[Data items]
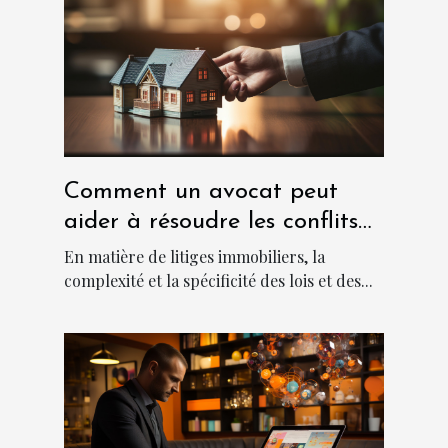
Comment un avocat peut
aider à résoudre les conflits
immobiliers
En matière de litiges immobiliers, la
complexité et la spécificité des lois et des...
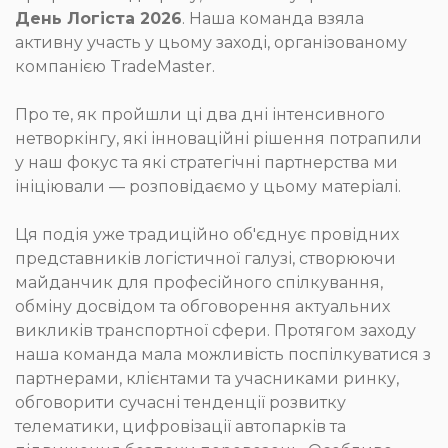
День Логіста 2026
. Наша команда взяла
активну участь у цьому заході, організованому
компанією TradeMaster.
Про те, як пройшли ці два дні інтенсивного
нетворкінгу, які інноваційні рішення потрапили
у наш фокус та які стратегічні партнерства ми
ініціювали — розповідаємо у цьому матеріалі.
Ця подія уже традиційно об'єднує провідних
представників логістичної галузі, створюючи
майданчик для професійного спілкування,
обміну досвідом та обговорення актуальних
викликів транспортної сфери. Протягом заходу
наша команда мала можливість поспілкуватися з
партнерами, клієнтами та учасниками ринку,
обговорити сучасні тенденції розвитку
телематики, цифровізації автопарків та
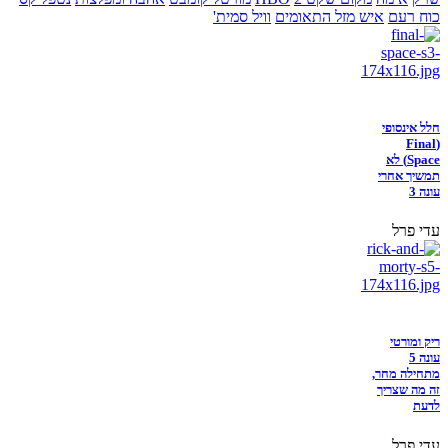
כוח רעם
איש מזל התאומים
וויל סמית'
חלל אינסופי
(Final
Space) לא
תמשיך אחרי
עונה 3
עדי פרל
ריק ומורטי
עונה 5
מתחילה מחר,
זה מה שצריך
לדעת
עדי פרל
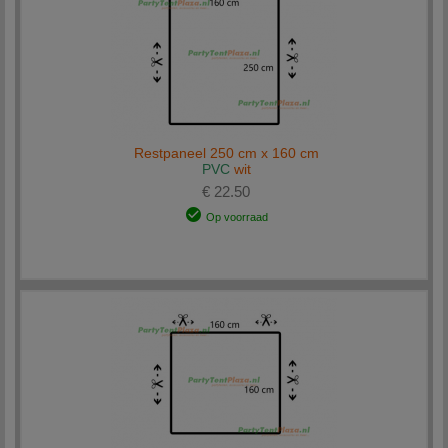
Restpaneel 250 cm x 160 cm
PVC
wit
€ 22.50
Op voorraad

TASK: Can you turn every line of text in this listing into a single numbered list, skipping blank lines and leaving the pictures out?

PROBLEM SOLUTION:
1. Comment un avocat peut
2. aider à résoudre les conflits
3. immobiliers
4. En matière de litiges immobiliers, la
5. complexité et la spécificité des lois et des...
6. День Логіста 2026
7. . Наша команда взяла
8. активну участь у цьому заході, організованому
9. компанією TradeMaster.
10. Про те, як пройшли ці два дні інтенсивного
11. нетворкінгу, які інноваційні рішення потрапили
12. у наш фокус та які стратегічні партнерства ми
13. ініціювали — розповідаємо у цьому матеріалі.
14. Ця подія уже традиційно об'єднує провідних
15. представників логістичної галузі, створюючи
16. майданчик для професійного спілкування,
17. обміну досвідом та обговорення актуальних
18. викликів транспортної сфери. Протягом заходу
19. наша команда мала можливість поспілкуватися з
20. партнерами, клієнтами та учасниками ринку,
21. обговорити сучасні тенденції розвитку
22. телематики, цифровізації автопарків та
23. כוח רעם
24. איש מזל התאומים
25. וויל סמית'
26. חלל אינסופי
27. (Final
28. Space) לא
29. תמשיך אחרי
30. עונה 3
31. עדי פרל
32. ריק ומורטי
33. עונה 5
34. מתחילה מחר,
35. זה מה שצריך
36. לדעת
37. עדי פרל
38. Restpaneel 250 cm x 160 cm
39. PVC
40. wit
41. € 22.50
42. Op voorraad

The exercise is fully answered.